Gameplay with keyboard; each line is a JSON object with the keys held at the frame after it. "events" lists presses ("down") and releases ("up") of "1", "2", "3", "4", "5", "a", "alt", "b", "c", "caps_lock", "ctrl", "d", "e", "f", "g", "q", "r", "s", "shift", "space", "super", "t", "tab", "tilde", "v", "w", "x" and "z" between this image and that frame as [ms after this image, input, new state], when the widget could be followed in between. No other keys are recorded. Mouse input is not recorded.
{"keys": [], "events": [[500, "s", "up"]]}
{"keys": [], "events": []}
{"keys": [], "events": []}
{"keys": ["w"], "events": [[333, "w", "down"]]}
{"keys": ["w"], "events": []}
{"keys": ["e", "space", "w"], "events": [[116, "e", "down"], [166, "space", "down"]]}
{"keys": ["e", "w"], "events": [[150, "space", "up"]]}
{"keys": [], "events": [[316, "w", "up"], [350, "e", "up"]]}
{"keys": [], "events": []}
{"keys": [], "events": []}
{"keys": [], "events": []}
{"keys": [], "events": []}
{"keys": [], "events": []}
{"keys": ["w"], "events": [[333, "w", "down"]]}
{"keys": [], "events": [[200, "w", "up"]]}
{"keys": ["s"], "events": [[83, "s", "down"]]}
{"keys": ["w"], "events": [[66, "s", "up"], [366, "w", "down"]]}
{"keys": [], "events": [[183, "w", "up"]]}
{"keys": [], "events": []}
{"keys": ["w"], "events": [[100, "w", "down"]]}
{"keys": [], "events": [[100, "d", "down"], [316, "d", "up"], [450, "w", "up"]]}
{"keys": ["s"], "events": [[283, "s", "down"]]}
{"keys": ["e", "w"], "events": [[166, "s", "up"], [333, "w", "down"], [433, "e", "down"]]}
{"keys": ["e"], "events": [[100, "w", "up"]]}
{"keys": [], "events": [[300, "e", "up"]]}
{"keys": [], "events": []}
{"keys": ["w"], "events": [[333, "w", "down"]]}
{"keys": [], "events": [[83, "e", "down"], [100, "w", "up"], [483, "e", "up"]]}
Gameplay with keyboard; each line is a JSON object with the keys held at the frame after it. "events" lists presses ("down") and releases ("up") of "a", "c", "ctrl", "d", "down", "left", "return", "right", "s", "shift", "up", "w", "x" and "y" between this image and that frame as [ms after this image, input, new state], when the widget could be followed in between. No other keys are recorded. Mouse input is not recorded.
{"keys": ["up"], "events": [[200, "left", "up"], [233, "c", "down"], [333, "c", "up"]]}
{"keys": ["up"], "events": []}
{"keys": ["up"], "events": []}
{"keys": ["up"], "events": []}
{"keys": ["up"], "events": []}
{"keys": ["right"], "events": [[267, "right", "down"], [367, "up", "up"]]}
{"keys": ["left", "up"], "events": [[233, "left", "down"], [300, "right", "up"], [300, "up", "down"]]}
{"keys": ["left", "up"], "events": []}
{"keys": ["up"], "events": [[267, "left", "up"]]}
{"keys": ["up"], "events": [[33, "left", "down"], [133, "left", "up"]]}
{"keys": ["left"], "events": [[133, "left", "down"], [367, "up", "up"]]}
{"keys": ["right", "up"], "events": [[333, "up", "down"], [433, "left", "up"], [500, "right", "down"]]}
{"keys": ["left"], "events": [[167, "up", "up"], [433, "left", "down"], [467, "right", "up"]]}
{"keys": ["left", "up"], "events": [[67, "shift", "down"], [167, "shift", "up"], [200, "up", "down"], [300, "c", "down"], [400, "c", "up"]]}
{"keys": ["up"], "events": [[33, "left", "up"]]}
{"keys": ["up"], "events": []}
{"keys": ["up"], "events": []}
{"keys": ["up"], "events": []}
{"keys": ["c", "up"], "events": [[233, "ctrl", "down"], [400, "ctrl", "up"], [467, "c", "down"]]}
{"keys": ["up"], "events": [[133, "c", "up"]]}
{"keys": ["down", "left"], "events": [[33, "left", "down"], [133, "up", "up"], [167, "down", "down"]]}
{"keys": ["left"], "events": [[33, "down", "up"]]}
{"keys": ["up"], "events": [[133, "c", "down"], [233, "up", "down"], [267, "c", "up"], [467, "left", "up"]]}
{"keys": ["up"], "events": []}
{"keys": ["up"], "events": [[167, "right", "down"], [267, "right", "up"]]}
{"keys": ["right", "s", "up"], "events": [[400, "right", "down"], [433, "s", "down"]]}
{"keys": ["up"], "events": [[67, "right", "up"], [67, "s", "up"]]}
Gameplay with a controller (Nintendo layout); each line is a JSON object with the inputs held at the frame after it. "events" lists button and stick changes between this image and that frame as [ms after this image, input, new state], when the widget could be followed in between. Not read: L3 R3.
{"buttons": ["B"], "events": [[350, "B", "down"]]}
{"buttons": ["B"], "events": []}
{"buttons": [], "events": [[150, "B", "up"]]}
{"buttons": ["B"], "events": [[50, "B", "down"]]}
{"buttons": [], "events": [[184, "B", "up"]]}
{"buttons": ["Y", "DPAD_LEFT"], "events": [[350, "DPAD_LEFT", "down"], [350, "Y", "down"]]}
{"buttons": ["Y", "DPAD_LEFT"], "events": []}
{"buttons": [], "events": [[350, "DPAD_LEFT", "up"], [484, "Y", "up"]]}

:::

Your output should match the records above word for word.

_Task answer_.
Gameplay with keyboard; each line is a JSON object with the keys held at the frame after it. "events" lists presses ("down") and releases ("up") of "1", "2", "3", "4", "5", "a", "alt", "b", "c", "caps_lock", "ctrl", "d", "e", "f", "g", "q", "r", "s", "shift", "space", "super", "t", "tab", "tilde", "v", "w", "x" and "z" between this image and that frame as [ms after this image, input, new state], when the widget could be followed in between. No other keys are recorded. Mouse input is not recorded.
{"keys": [], "events": [[500, "s", "up"]]}
{"keys": [], "events": []}
{"keys": [], "events": []}
{"keys": ["w"], "events": [[333, "w", "down"]]}
{"keys": ["w"], "events": []}
{"keys": ["e", "space", "w"], "events": [[116, "e", "down"], [166, "space", "down"]]}
{"keys": ["e", "w"], "events": [[150, "space", "up"]]}
{"keys": [], "events": [[316, "w", "up"], [350, "e", "up"]]}
{"keys": [], "events": []}
{"keys": [], "events": []}
{"keys": [], "events": []}
{"keys": [], "events": []}
{"keys": [], "events": []}
{"keys": ["w"], "events": [[333, "w", "down"]]}
{"keys": [], "events": [[200, "w", "up"]]}
{"keys": ["s"], "events": [[83, "s", "down"]]}
{"keys": ["w"], "events": [[66, "s", "up"], [366, "w", "down"]]}
{"keys": [], "events": [[183, "w", "up"]]}
{"keys": [], "events": []}
{"keys": ["w"], "events": [[100, "w", "down"]]}
{"keys": [], "events": [[100, "d", "down"], [316, "d", "up"], [450, "w", "up"]]}
{"keys": ["s"], "events": [[283, "s", "down"]]}
{"keys": ["e", "w"], "events": [[166, "s", "up"], [333, "w", "down"], [433, "e", "down"]]}
{"keys": ["e"], "events": [[100, "w", "up"]]}
{"keys": [], "events": [[300, "e", "up"]]}
{"keys": [], "events": []}
{"keys": ["w"], "events": [[333, "w", "down"]]}
{"keys": [], "events": [[83, "e", "down"], [100, "w", "up"], [483, "e", "up"]]}
Gameplay with keyboard; each line is a JSON object with the keys held at the frame after it. "events" lists presses ("down") and releases ("up") of "a", "c", "ctrl", "d", "down", "left", "return", "right", "s", "shift", "up", "w", "x" and "y" between this image and that frame as [ms after this image, input, new state], when the widget could be followed in between. No other keys are recorded. Mouse input is not recorded.
{"keys": ["up"], "events": [[200, "left", "up"], [233, "c", "down"], [333, "c", "up"]]}
{"keys": ["up"], "events": []}
{"keys": ["up"], "events": []}
{"keys": ["up"], "events": []}
{"keys": ["up"], "events": []}
{"keys": ["right"], "events": [[267, "right", "down"], [367, "up", "up"]]}
{"keys": ["left", "up"], "events": [[233, "left", "down"], [300, "right", "up"], [300, "up", "down"]]}
{"keys": ["left", "up"], "events": []}
{"keys": ["up"], "events": [[267, "left", "up"]]}
{"keys": ["up"], "events": [[33, "left", "down"], [133, "left", "up"]]}
{"keys": ["left"], "events": [[133, "left", "down"], [367, "up", "up"]]}
{"keys": ["right", "up"], "events": [[333, "up", "down"], [433, "left", "up"], [500, "right", "down"]]}
{"keys": ["left"], "events": [[167, "up", "up"], [433, "left", "down"], [467, "right", "up"]]}
{"keys": ["left", "up"], "events": [[67, "shift", "down"], [167, "shift", "up"], [200, "up", "down"], [300, "c", "down"], [400, "c", "up"]]}
{"keys": ["up"], "events": [[33, "left", "up"]]}
{"keys": ["up"], "events": []}
{"keys": ["up"], "events": []}
{"keys": ["up"], "events": []}
{"keys": ["c", "up"], "events": [[233, "ctrl", "down"], [400, "ctrl", "up"], [467, "c", "down"]]}
{"keys": ["up"], "events": [[133, "c", "up"]]}
{"keys": ["down", "left"], "events": [[33, "left", "down"], [133, "up", "up"], [167, "down", "down"]]}
{"keys": ["left"], "events": [[33, "down", "up"]]}
{"keys": ["up"], "events": [[133, "c", "down"], [233, "up", "down"], [267, "c", "up"], [467, "left", "up"]]}
{"keys": ["up"], "events": []}
{"keys": ["up"], "events": [[167, "right", "down"], [267, "right", "up"]]}
{"keys": ["right", "s", "up"], "events": [[400, "right", "down"], [433, "s", "down"]]}
{"keys": ["up"], "events": [[67, "right", "up"], [67, "s", "up"]]}
Gameplay with a controller (Nintendo layout); each line is a JSON object with the inputs held at the frame after it. "events" lists button and stick changes between this image and that frame as [ms after this image, input, new state], when the widget could be followed in between. Not read: L3 R3.
{"buttons": ["B"], "events": [[350, "B", "down"]]}
{"buttons": ["B"], "events": []}
{"buttons": [], "events": [[150, "B", "up"]]}
{"buttons": ["B"], "events": [[50, "B", "down"]]}
{"buttons": [], "events": [[184, "B", "up"]]}
{"buttons": ["Y", "DPAD_LEFT"], "events": [[350, "DPAD_LEFT", "down"], [350, "Y", "down"]]}
{"buttons": ["Y", "DPAD_LEFT"], "events": []}
{"buttons": [], "events": [[350, "DPAD_LEFT", "up"], [484, "Y", "up"]]}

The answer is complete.